The premise of this novel is quite arresting: after a short visit on her mother's birthplace, the Northern Archipelago of St. Hauda's Land, where strange people live and even stranger things happen, young Ida Maclaird's feet have transformed into glass and moreover, the "glass infection" in her body is slowly spreading. From a chance conversation with secluded island naturalist Henry Fuwa, she believes her strange illness is peculiar to St. Hauda's Lands so she must go back if she has any hope of finding a cure.
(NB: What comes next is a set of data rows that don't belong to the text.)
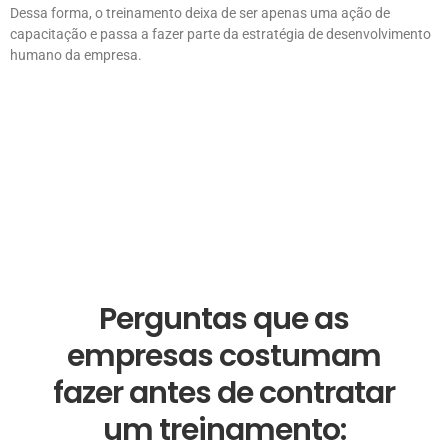
Dessa forma, o treinamento deixa de ser apenas uma ação de
capacitação e passa a fazer parte da estratégia de desenvolvimento
humano da empresa.
Perguntas que as
empresas costumam
fazer antes de contratar
um treinamento:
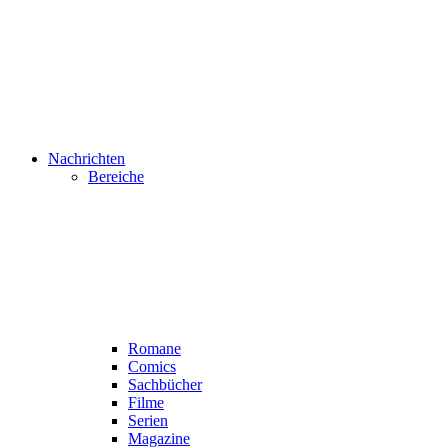
Nachrichten
Bereiche
Romane
Comics
Sachbücher
Filme
Serien
Magazine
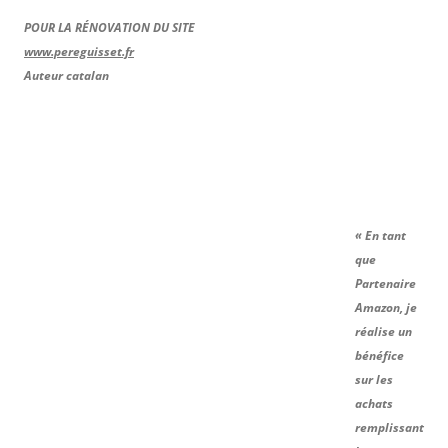
POUR LA RÉNOVATION DU SITE
www.pereguisset.fr
Auteur catalan
« En tant
que
Partenaire
Amazon, je
réalise un
bénéfice
sur les
achats
remplissant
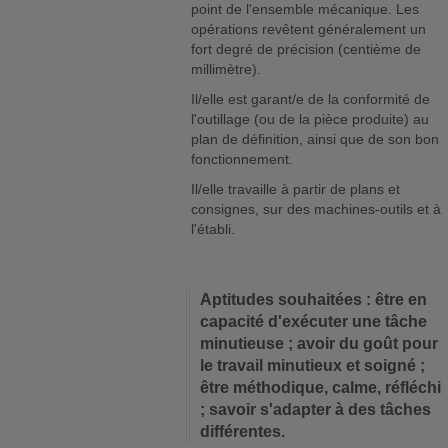
point de l'ensemble mécanique. Les
opérations revêtent généralement un
fort degré de précision (centième de
millimètre).
Il/elle est garant/e de la conformité de
l'outillage (ou de la pièce produite) au
plan de définition, ainsi que de son bon
fonctionnement.
Il/elle travaille à partir de plans et
consignes, sur des machines-outils et à
l'établi.
Aptitudes souhaitées : être en
capacité d'exécuter une tâche
minutieuse ; avoir du goût pour
le travail minutieux et soigné ;
être méthodique, calme, réfléchi
; savoir s'adapter à des tâches
différentes.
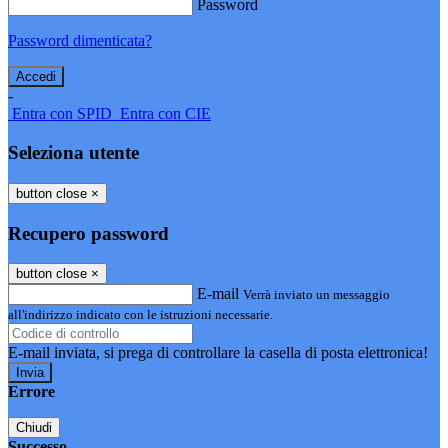
Password
Password dimenticata?
-
Entra con SPID
Entra con CIE
Seleziona utente
button close
×
Recupero password
button close
×
E-mail
Verrà inviato un messaggio
all'indirizzo indicato con le istruzioni necessarie.
E-mail inviata, si prega di controllare la casella di posta elettronica!
Errore
Chiudi
Successo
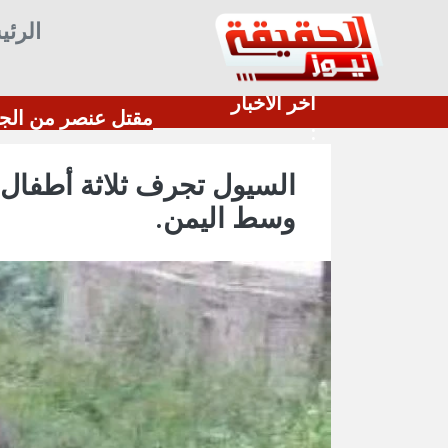
الرئي
أخر الأخبار
:
السيول تجرف ثلاثة أطفال 
وسط اليمن.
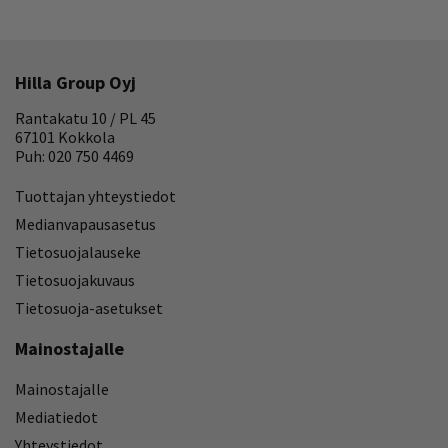
Hilla Group Oyj
Rantakatu 10 / PL 45
67101 Kokkola
Puh: 020 750 4469
Tuottajan yhteystiedot
Medianvapausasetus
Tietosuojalauseke
Tietosuojakuvaus
Tietosuoja-asetukset
Mainostajalle
Mainostajalle
Mediatiedot
Yhteystiedot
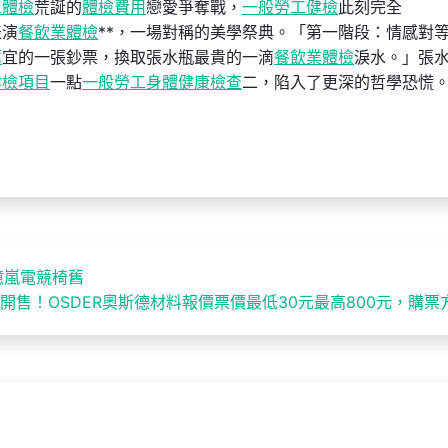
工體檢
荒誕的
體檢費用
戀愛爭奪戰，
一般勞工健檢
此刻完全
表演
餐飲業體檢
**，一場對稱的美學祭典。「第一階段：情感對
薦
宜的一張鈔票，換取張水瓶最貴的一滴
餐飲業體檢
淚水。」張
健檢項目
一點
一般勞工身體健康檢查
二，陷入了更深的哲學恐慌
億嵐電競椅舊
開售！OSDER奧斯德材料報價票價最低30元最高800元，購票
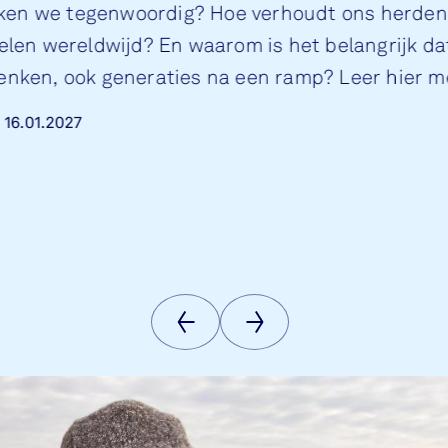
ken we tegenwoordig? Hoe verhoudt ons herde
uelen wereldwijd? En waarom is het belangrijk d
denken, ook generaties na een ramp? Leer hier m
we wisseltentoonstelling, te zien vanaf 1 februar
m
16.01.2027
Vorige
Volgende
afbeelding
afbeelding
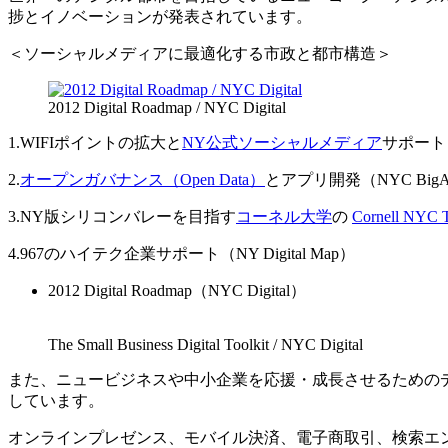
捗とイノベーションが発表されています。
＜ソーシャルメディアに最適化する市政と都市構造＞
2012 Digital Roadmap / NYC Digital
1.WIFIポイントの拡大と
NY公式ソーシャルメディア
サポート
2.
オープンガバナンス（Open Data）
とアプリ開発（NYC BigAp
3.NY版シリコンバレーを目指す
コーネル大学
の
Cornell NYC 
4.967のハイテク企業サポート（NY Digital Map）
2012 Digital Roadmap（NYC Digital）
The Small Business Digital Toolkit / NYC Digital
また、ニュービジネスや中小企業を応援・成長させるための
しています。
オンラインプレゼンス、モバイル決済、電子商取引、検索エ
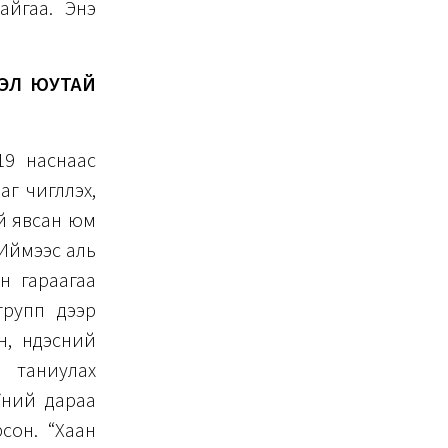
айгаа. Энэ
ВЭЛ ЮУТАЙ
19 наснаас
 чиглүүлэх,
й явсан юм
 Иймээс аль
н гараагаа
групп дээр
н, үндэсний
 таниулах
үний дараа
рсон. “Хаан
Planning to stay at her deceased's mother schoolfriend Carl Mausen who is now an academic but still living there, she meets by chance young Midas Crook, a photographer and flower seller, whose dead father of the same name was Charles' colleague and mentor, while his estranged mother has secrets of her own.

The energetic and brash girl, now reduced to crutches and desperation and the introvert and directionless boy do not seem that great a fit, but when time is short and fate knocks on the door, human companionship takes an added urgency and value.

As in many other novels with fantastic elements that take place in our day, nothing is really explained about those elements, so the "glass infestation" is taken as a given. Also even from the short overview above, it is clear that the relationships between the characters, dead and alive, are quite complicated and several twists are slowly revealed as the novel progresses.

However the most compelling element of "The Girl with Glass Feet" is its superb style: the description of the islands and its people, the interactions between the main characters and ultimately the life-affirming "message" of people coming together in extreme situation and making the most of what's possible for them which reminded me on occasions of the master of such EM Remarque whose novels about unlikely love in times of extreme danger are still the best I've ever read.

If there is one niggle I have about "The Girl with Glass Feet" is that its interesting cast of characters is not fully developed outside of the main heroes and to a large extent Carl and the novel rushes a bit towards its inevitable end. Another fifty or so pages and the novel would have been an A++ for me, but even so it is an A+ and already a contender for a slot in my best of 2010.